## Action item
Restate each record word for word, omitting whatever pictures it holds.

--- START ---

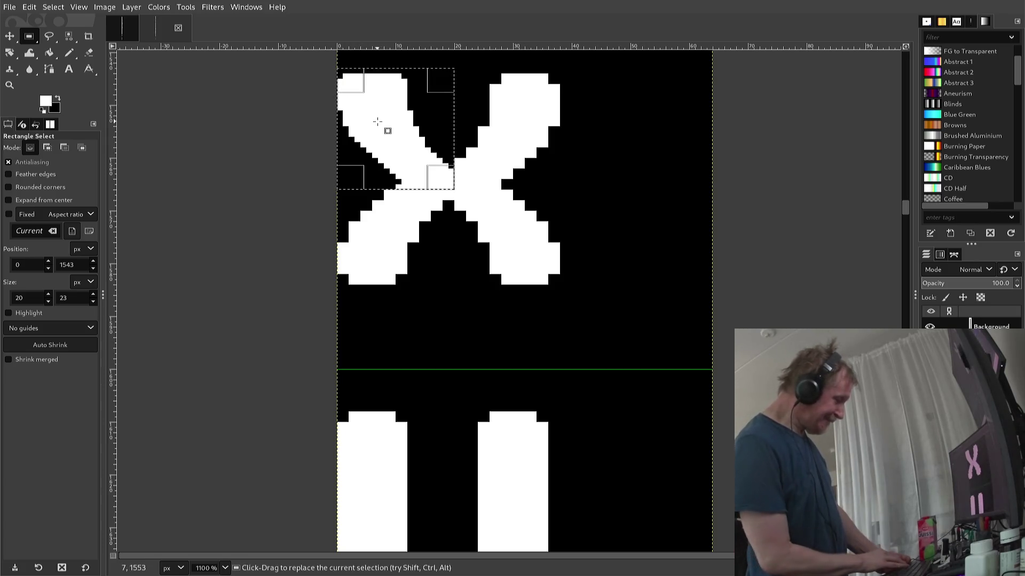
- Copy the X's upper-left arm, paste it, and mirror it horizontally into the upper-right position
{"action": "key", "text": "ctrl+c"}
{"action": "key", "text": "ctrl+v"}
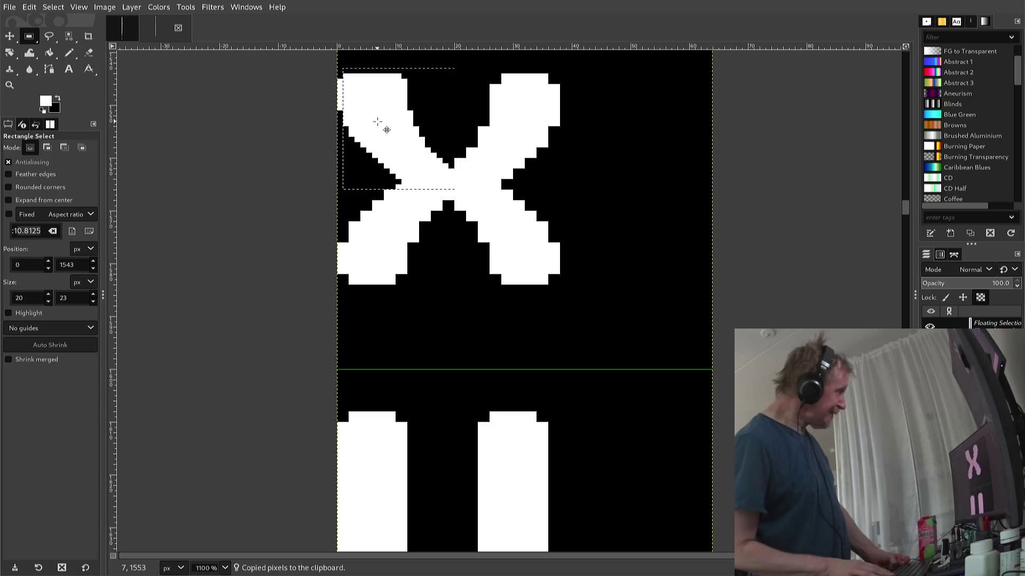
{"action": "key", "text": "Right"}
{"action": "key", "text": "Right"}
{"action": "key", "text": "Right"}
{"action": "key", "text": "Right"}
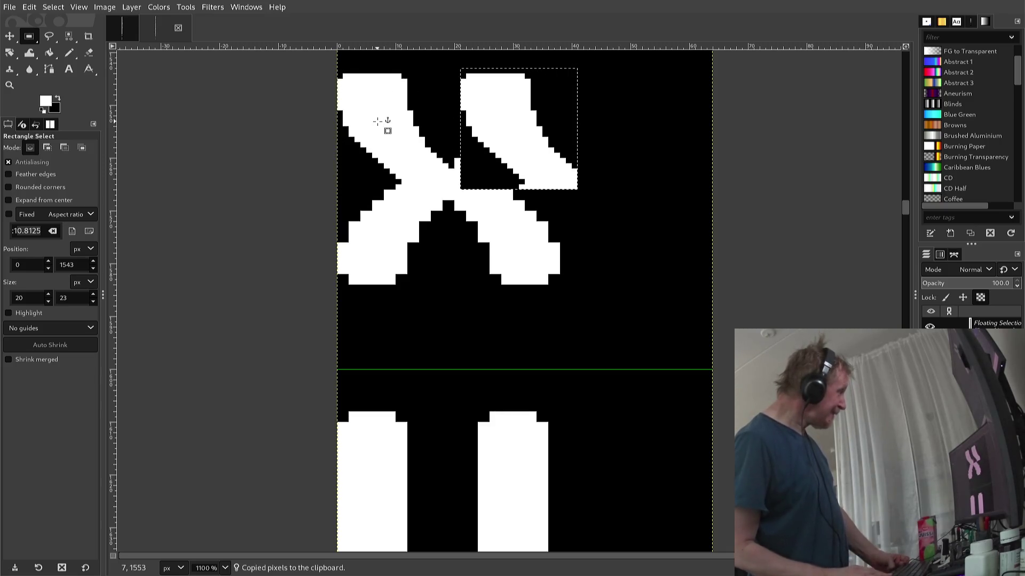
{"action": "key", "text": "Left"}
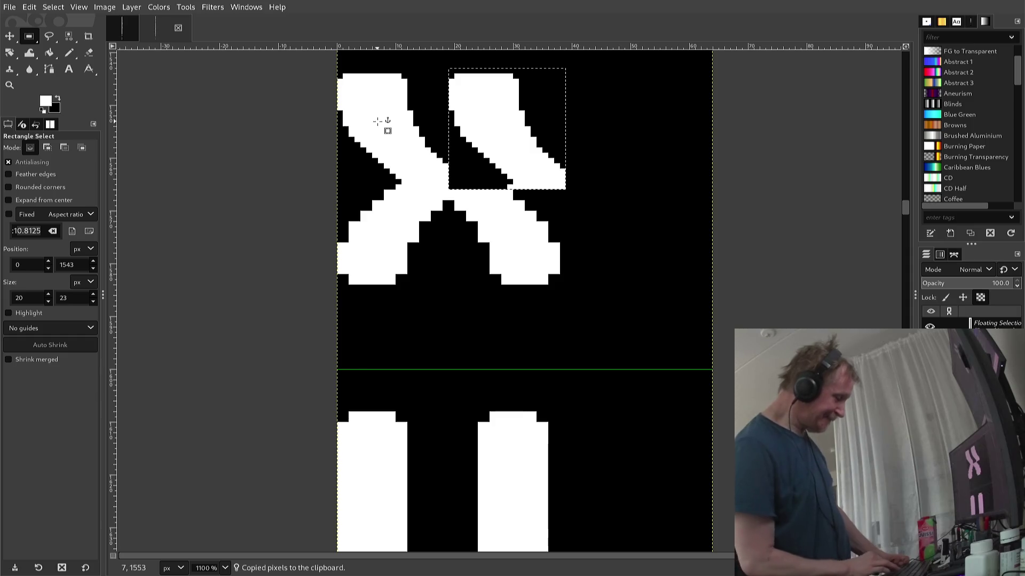
{"action": "key", "text": "alt+l"}
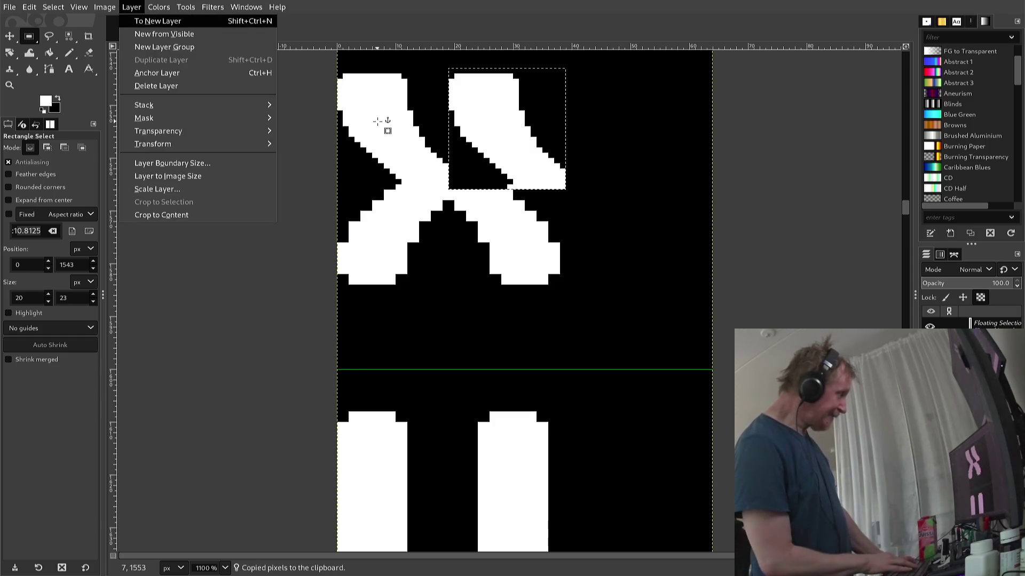
{"action": "key", "text": "t"}
{"action": "key", "text": "h"}
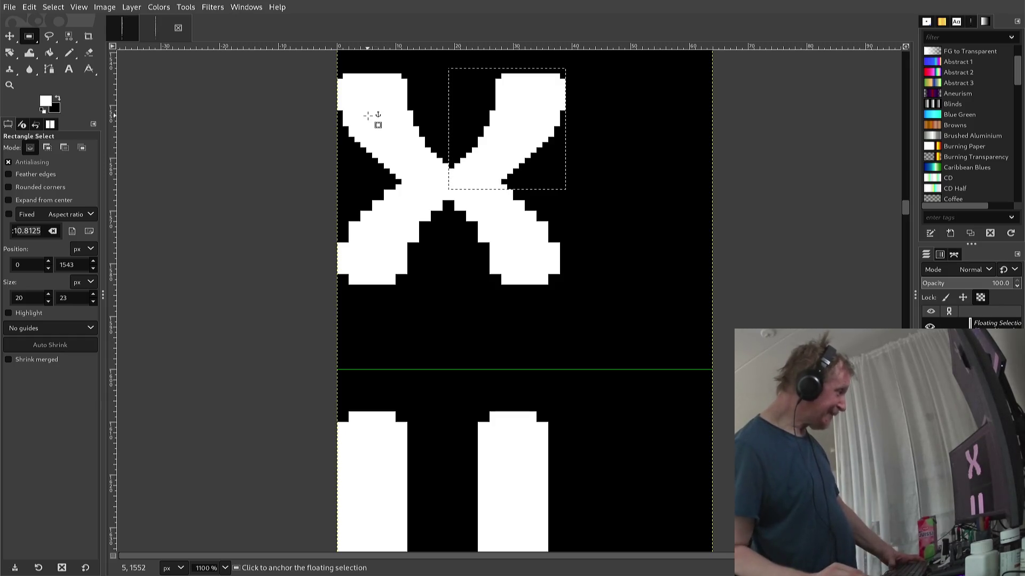
- Anchor the mirrored arm and select the X's whole top half
{"action": "left_click", "coordinate": [368, 115]}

--- END ---

## Written solution
- Copy the X's upper-left arm, paste it, and mirror it horizontally into the upper-right position
{"action": "key", "text": "ctrl+c"}
{"action": "key", "text": "ctrl+v"}
{"action": "key", "text": "Right"}
{"action": "key", "text": "Right"}
{"action": "key", "text": "Right"}
{"action": "key", "text": "Right"}
{"action": "key", "text": "Left"}
{"action": "key", "text": "alt+l"}
{"action": "key", "text": "t"}
{"action": "key", "text": "h"}
- Anchor the mirrored arm and select the X's whole top half
{"action": "left_click", "coordinate": [368, 115]}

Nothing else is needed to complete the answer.